Monday, Aug. 04, 1980

The Secret Police vs. Women's Lib

Moscow expels a trio of underground feminists

When the U.S.S.R.'s first feminist magazine, The Woman and Russia, called Soviet men irresponsible drunkards, the authorities were dismayed. When the underground publication went on to declare that Soviet society "degrades women to the status of a work animal, a sex object and a breeding machine," they became alarmed. Finally, when the feminists called upon wives and mothers to persuade men not to fight in Afghanistan, the KGB felt compelled to move in on the fledgling women's liberation movement. Secret police agents swooped down on the Leningrad apartments of three editors of the magazine and gave them 24 hours to get out of the Soviet Union or face prison sentences. When the women chose exile, the authorities quickly stripped them of their Soviet citizenship.

The trio of feminists arrived in Vienna last week via a special Aeroflot flight. Though dazed by their expulsion, they still showed defiance. Said Tatyana Goricheva: "For 60 years Soviet women had remained silent. With the double workload --jobs and housework--they had no time to open their mouths. But now the women's movement is gaining ground." Goricheva, 32, told how the KGB harassed their magazine from its inception. The editors were repeatedly summoned by the KGB for interrogation and followed wherever they went. Their homes were searched in an effort to find the first typewritten issue, of which only ten copies had been produced. The police finally discovered and seized five copies. The handsomely illustrated magazine carried articles and poems about an array of Soviet women's problems, from the abuse of women in Soviet prisons to the unhygienic conditions in maternity hospitals and abortion clinics. One typical article described how working mothers are obliged to leave their small children at state day care centers that are run by staff members who often water their charges' milk and steal much of their food.
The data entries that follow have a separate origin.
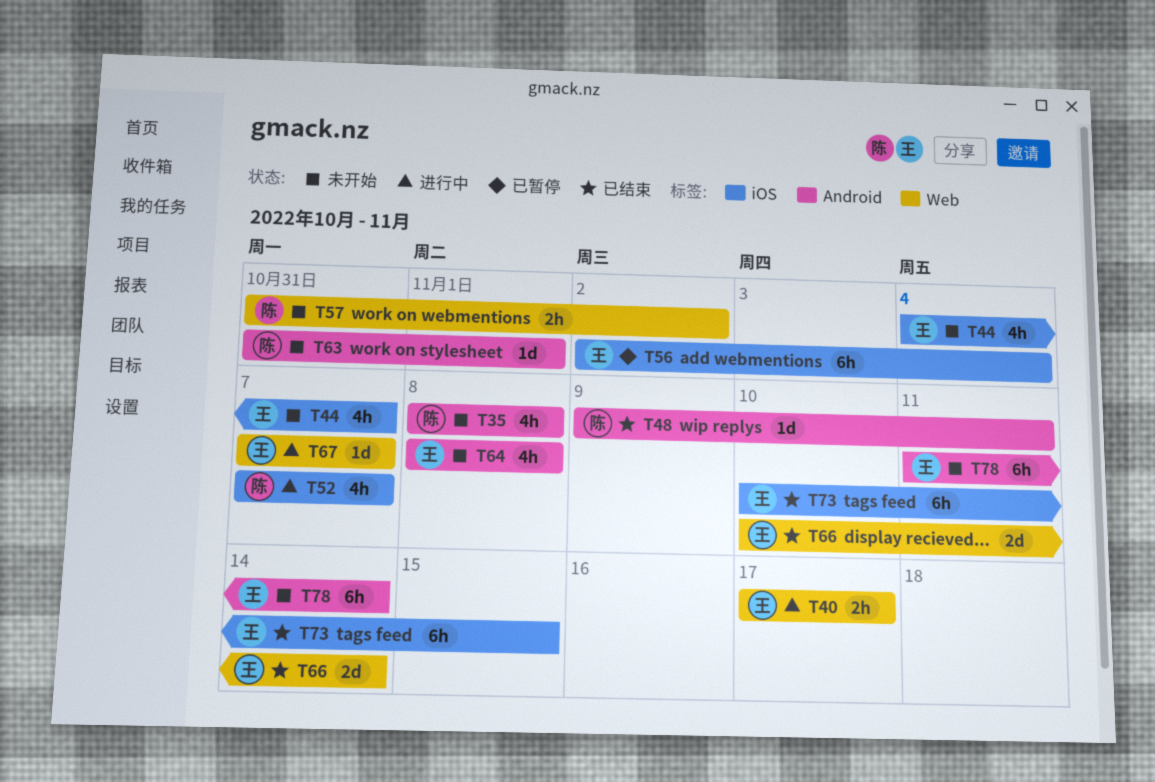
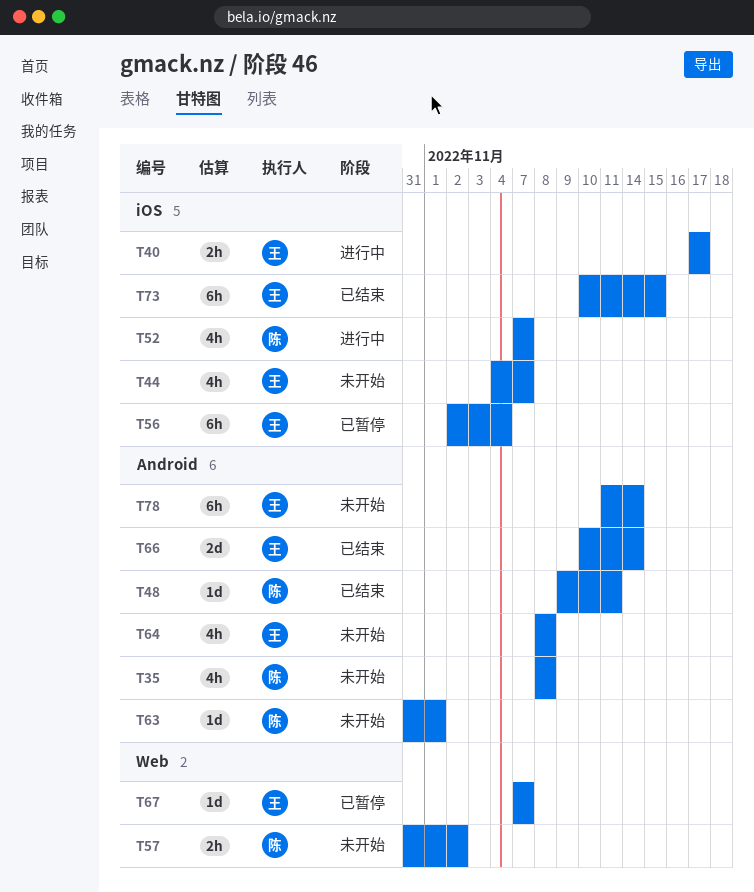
T40, label: Web -> iOS
T66, label: Web -> Android
T67, status: 进行中 -> 已暂停

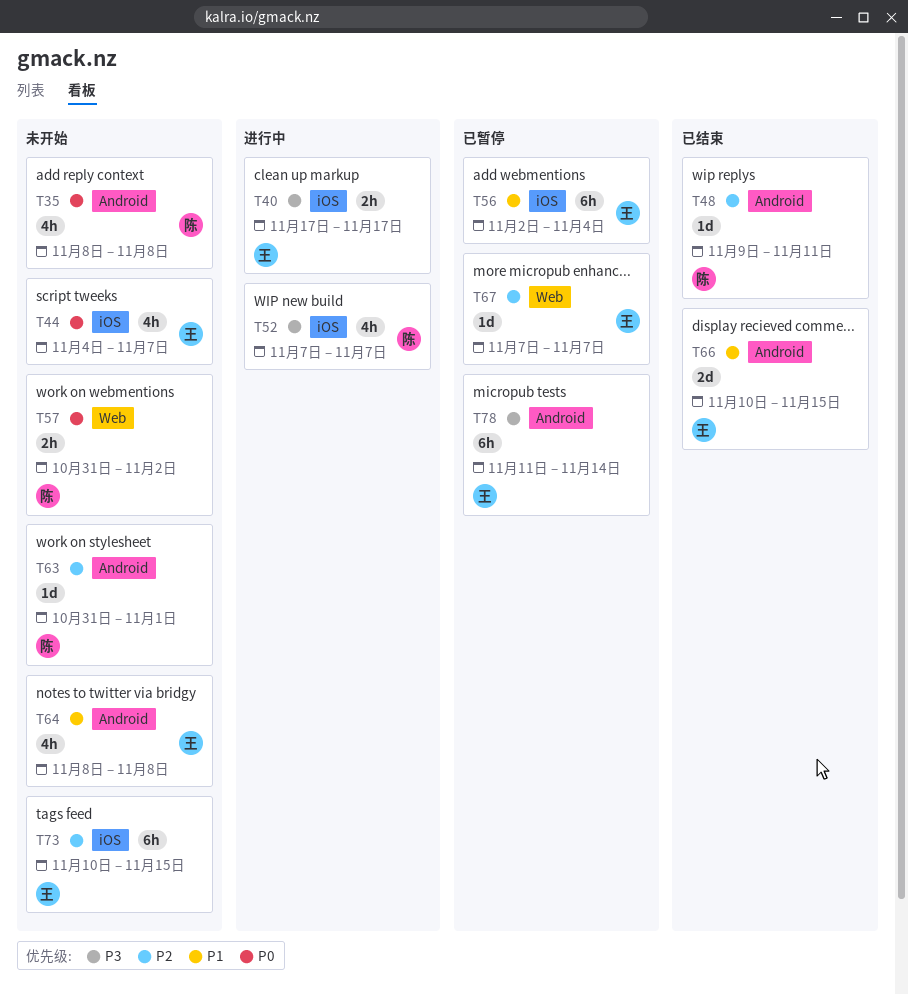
T66, due: Nov 14 -> Nov 15
T73, status: 已结束 -> 未开始
T78, status: 未开始 -> 已暂停

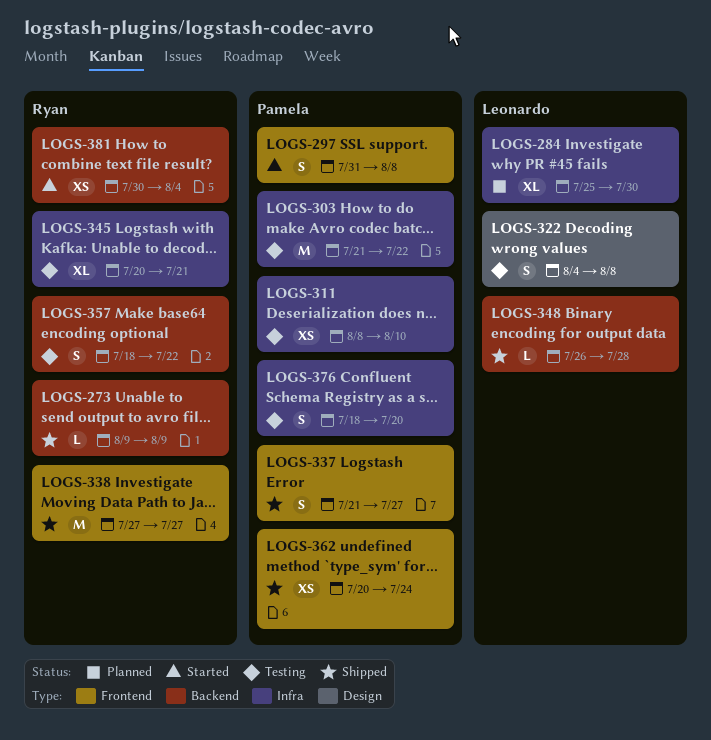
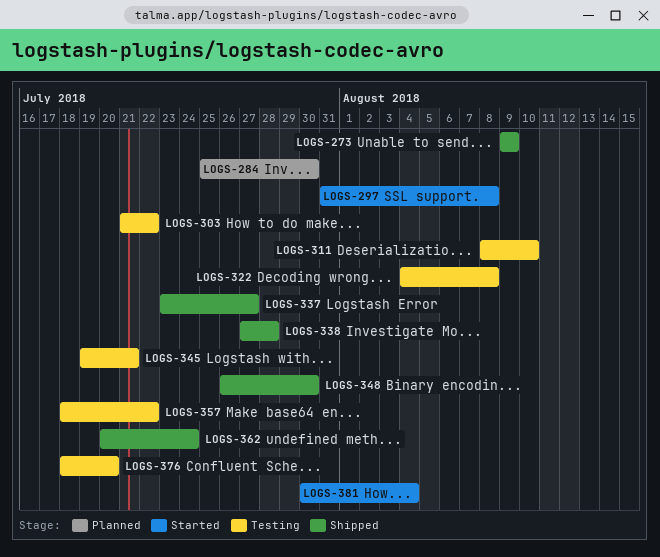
LOGS-337, start: Jul 21 -> Jul 23
LOGS-338, due: Jul 27 -> Jul 28
LOGS-345, start: Jul 20 -> Jul 19
LOGS-348, due: Jul 28 -> Jul 30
Undeterred, the women extended their underground activities. An organization was formed in Leningrad last March with 20 active members and several hundred supporters. They produced three more issues of their underground magazine, renaming it Maria. Early on, Maria made the intriguing ideological argument that Marxism was dead and that the only viable alternative was feminism. It went on to say that women should persuade men to burn their draft orders rather than serve in Afghanistan--a crime that would cost the draft resisters long terms in prison. The second issue declared the group's solidarity with Afghan women fighting with their men for the liberation of their country. The latest issue appealed to world public opinion to demand withdrawal of Soviet troops from Afghanistan. Wrote the women: "We are ashamed to belong to a people in whose name the freedom and independence of other nations are being shot down."

Artist Tatyana Mamonova, 35, the original editor of The Woman and Russia, hopes to revive the magazine in the West to help create a "psychological revolution" in the awareness of women, a worldwide protest against war. The third expelled feminist, Writer Natalya Malakhovskaya, 33, believes that "there are no purely feminist issues, only issues in which women should be involved. In the Soviet Union, everybody is a slave, but women are slaves of the slaves." At week's end, Malakhovskaya was in Copenhagen attempting to address the U.N. World Conference on Women. Her goal: to denounce the head of the official Soviet delegation, Cosmonaut Valentina Tereshkova, as a "false symbol of women's emancipation in the Soviet Union." She was ejected from the conference hall by police.